But what happened still had the power to shock, and was viewed as a grim example of how western private security companies were seemingly immune from scrutiny and prosecution for acts of extreme violence.
Donald Trump has now pardoned four guards who were found guilty in 2014 – seven years on – of the killings. One was convicted of first-degree murder and sentenced to life imprisonment, the others of voluntary and attempted manslaughter, and jailed for 30 years each. Trump has issued a slew of pardons as he faces leaving the White House, albeit while still protesting that he has won the election.
Most of those are related to investigations that he was the Muscovian candidate for the White House, like his former national security advisor, Michael Flynn, and friend and confidant Roger Stone. The Blackwater pardons were alongside those of George Papadopoulos, a former campaign official, and Alex van der Zwaan, the son-in-law of the Russian billionaire German Khan, who had both been found guilty of lying to federal officials on Russia inquiries.

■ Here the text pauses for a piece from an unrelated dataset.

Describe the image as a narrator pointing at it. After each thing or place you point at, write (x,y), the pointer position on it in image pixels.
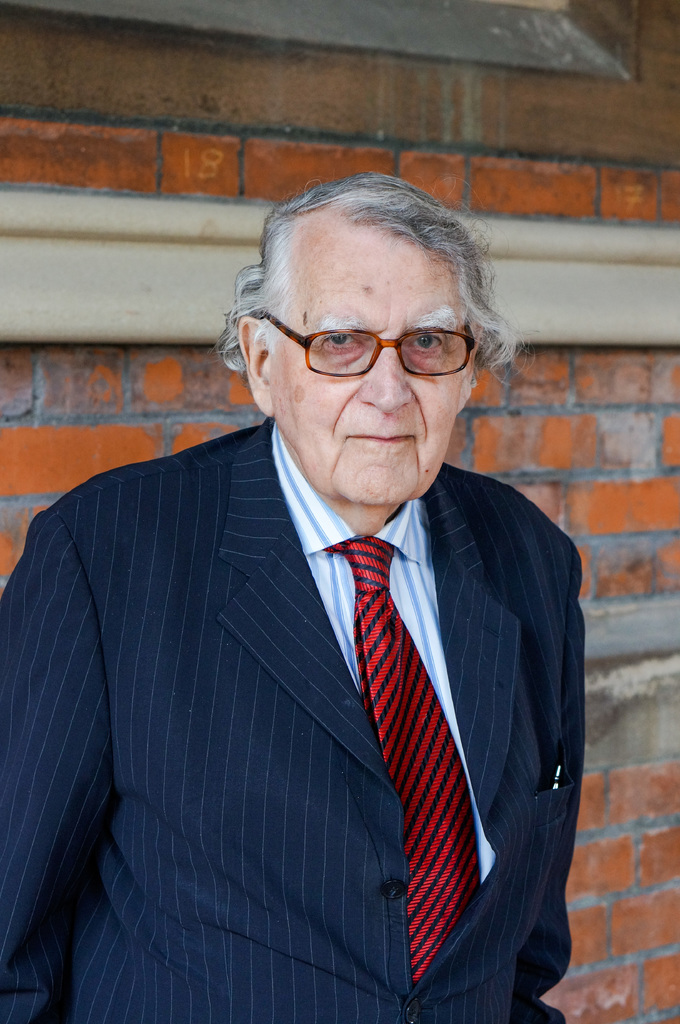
In this image there is a man (233,862) standing, in the background (631,989) there is wall (677,640).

But Trump has also issued pardons for American service personnel and contractors who had killed civilians or suspects in conflict zones. Last November he pardoned a former US Army commando over the killing of a suspected Afghan bomb-maker, and a former army lieutenant convicted of murder of three Afghans after telling his men to fire on them.

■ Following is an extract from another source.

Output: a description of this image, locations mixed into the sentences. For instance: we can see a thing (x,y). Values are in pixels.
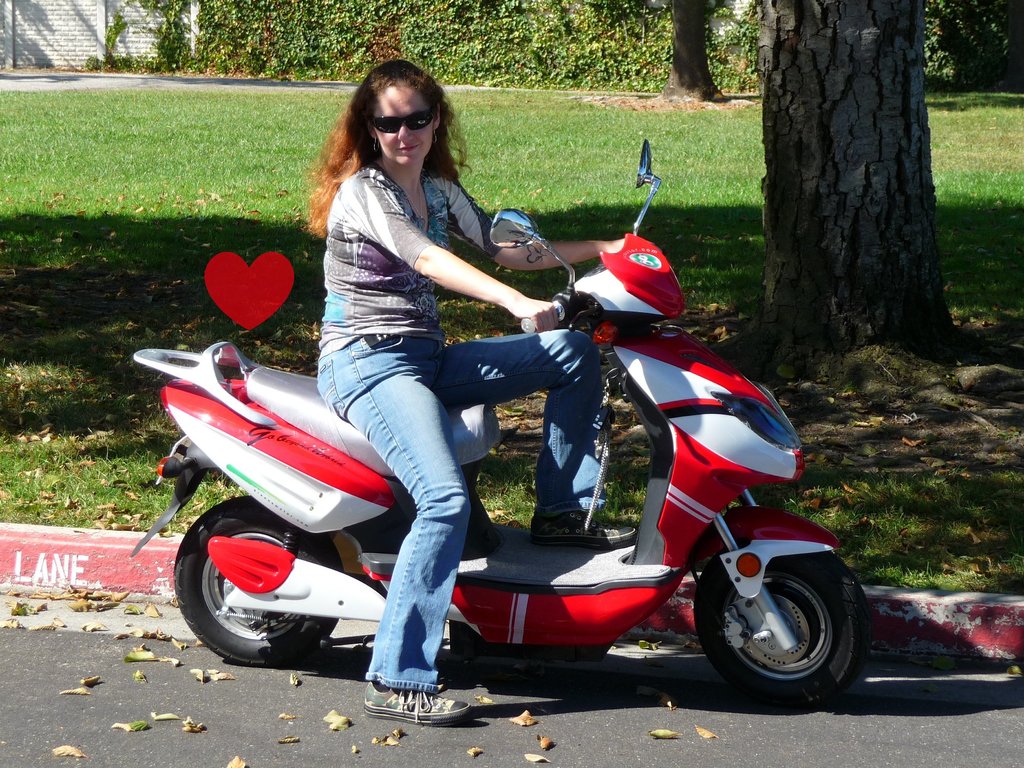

Trump’s apparent empathy with these men cannot be based on shared experiences in combat zones. The outgoing president is a Vietnam draft-dodger and has described American war heroes as “losers”. Erik Prince, the founder of Blackwater, is the brother of Betsy DeVos, the education secretary, but there is no evidence that any untoward pressure was brought to bear on the Blackwater pardons.
I was in Baghdad’s Nisour Square, in Mansour district, on the afternoon of 16 September with Iraqi colleagues. The killings were brutal and unprovoked. We did not see or hear the supposed ambush, which the Blackwater guards claimed had made them start shooting. Terrified men, women and children were mowed down as they tried to flee from the ferocious gunfire, cars were set on fire inflicting burns on those inside.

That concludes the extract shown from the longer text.